Work instructions: Leaving out the pictures, transcribe all of the records faithfully.
---------- Extracted data ----------
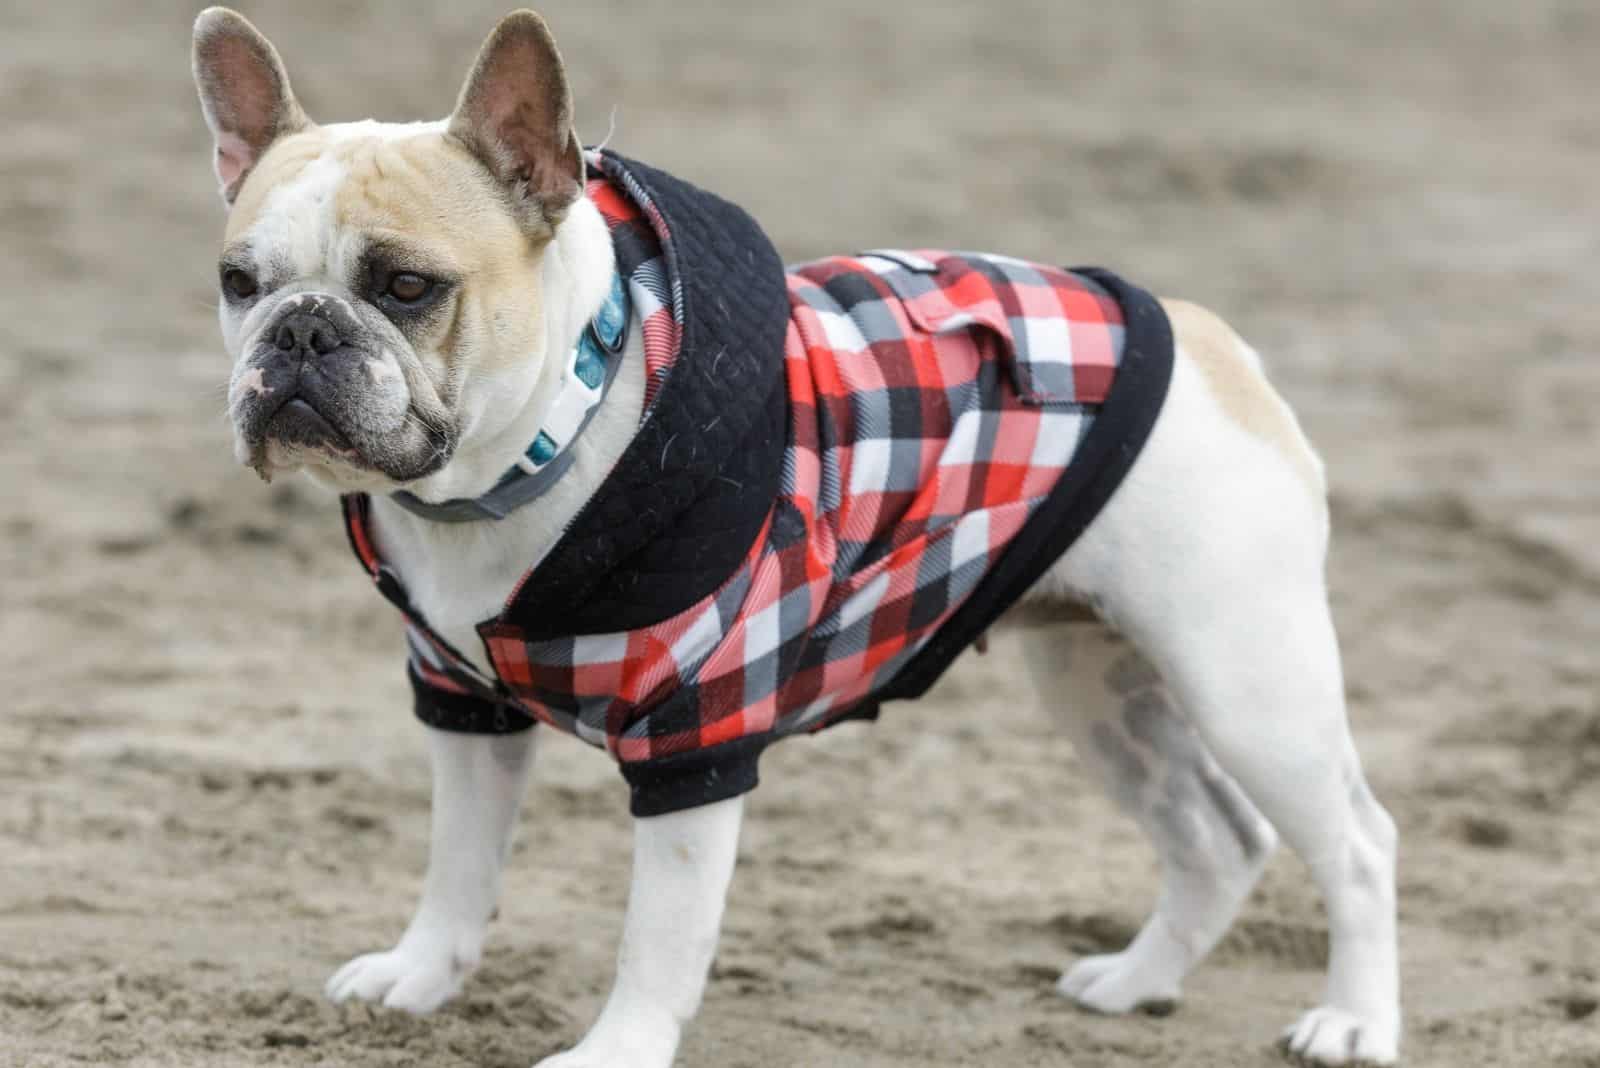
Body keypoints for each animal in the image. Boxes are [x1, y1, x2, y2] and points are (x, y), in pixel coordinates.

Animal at [193, 10, 1401, 1068]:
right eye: (238, 282)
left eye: (407, 286)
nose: (300, 331)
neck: (541, 445)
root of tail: (1205, 338)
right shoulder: (465, 710)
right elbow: (458, 866)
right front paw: (419, 977)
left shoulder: (694, 738)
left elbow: (658, 938)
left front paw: (617, 1050)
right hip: (1098, 684)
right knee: (1213, 839)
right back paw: (1139, 982)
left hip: (1244, 680)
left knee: (1356, 846)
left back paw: (1351, 1022)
----------
Solved exercise:
Body keypoints for each animal in the image. Boxes are [x1, y1, x2, y2] and points are (x, y), in pixel coordinates.

Animal at [193, 10, 1401, 1068]:
right eye: (238, 282)
left eye: (407, 286)
nose: (300, 331)
neck: (541, 445)
root of tail: (1205, 338)
right shoulder: (465, 710)
right elbow: (458, 866)
right front paw: (419, 977)
left shoulder: (694, 738)
left elbow: (658, 938)
left front paw: (617, 1050)
right hip: (1098, 684)
right knee: (1213, 839)
right back paw: (1139, 982)
left hip: (1244, 680)
left knee: (1356, 846)
left back paw: (1351, 1022)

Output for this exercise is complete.